What is the exact circumference of a circle with a diameter of 19 inches?
The Correct Answer and Explanation is :
The circumference of a circle can be calculated using the formula:
[
C = \pi \times d
]
where ( C ) is the circumference and ( d ) is the diameter of the circle. Given that the diameter of the circle is 19 inches, we can substitute this value into the formula:
[
C = \pi \times 19
]
Since ( \pi ) (pi) is approximately 3.14159, we can calculate the circumference as follows:
[
C = 3.14159 \times 19
]
[
C \approx 59.6903 \text{ inches}
]
Therefore, the exact circumference of the circle is approximately 59.69 inches.
Explanation:
A circle is a shape where all points on the boundary are equidistant from the center, and the diameter is the distance across the circle, passing through its center. The key relationship between the diameter and the circumference is established by the constant ( \pi ), which is the ratio of the circumference of any circle to its diameter. This ratio remains constant regardless of the size of the circle.

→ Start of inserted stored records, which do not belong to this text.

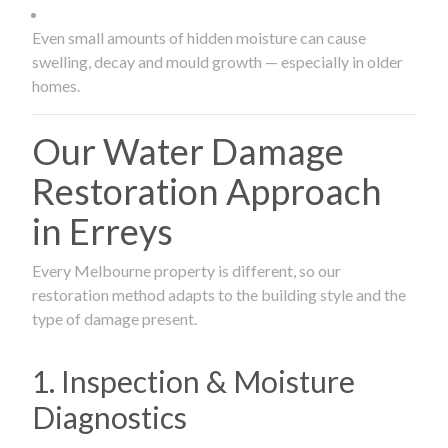
Even small amounts of hidden moisture can cause
swelling, decay and mould growth — especially in older
homes.
Our Water Damage
Restoration Approach
in Erreys
Every Melbourne property is different, so our
restoration method adapts to the building style and the
type of damage present.
1. Inspection & Moisture
Diagnostics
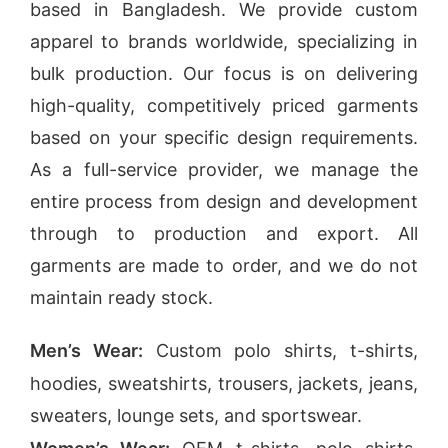
based in Bangladesh. We provide custom
apparel to brands worldwide, specializing in
bulk production. Our focus is on delivering
high-quality,
competitively priced garments
based on your specific design requirements.
As a full-service provider, we manage the
entire process from design and development
through to production and export. All
garments are made to order, and we do not
maintain ready stock.
Men’s Wear:
Custom polo shirts, t-shirts,
hoodies, sweatshirts, trousers, jackets, jeans,
sweaters, lounge sets, and sportswear.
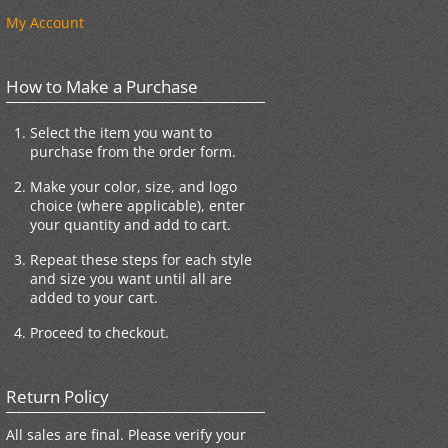
My Account
How to Make a Purchase
Select the item you want to
purchase from the order form.
Make your color, size, and logo
choice (where applicable), enter
your quantity and add to cart.
Repeat these steps for each style
and size you want until all are
added to your cart.
Proceed to checkout.
Return Policy
All sales are final. Please verify your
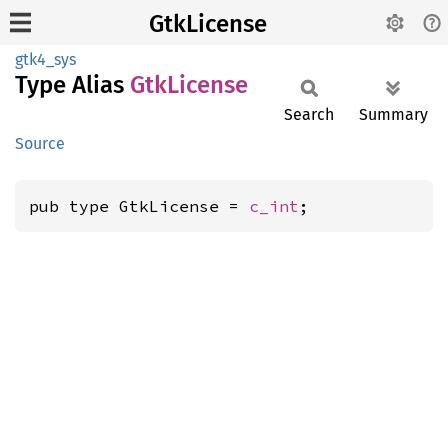
GtkLicense
gtk4_sys
Type Alias
GtkLicense
Search
Summary
Source
pub type GtkLicense = 
c_int
;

The value of ( \pi ) is a transcendental number, meaning it cannot be exactly represented as a simple fraction, though it is commonly approximated as 3.14159. In mathematics, this constant is vital in many formulas relating to circles and spheres. It is used in calculating not only the circumference but also the area of a circle, the volume of a sphere, and many other geometric properties.
In practical terms, the formula ( C = \pi \times d ) allows us to find the circumference if we know the diameter. In this case, with a diameter of 19 inches, multiplying this value by ( \pi ) gives a circumference of approximately 59.69 inches, rounding to two decimal places.
This formula is essential in many fields, from engineering to architecture, where circular shapes are commonly encountered.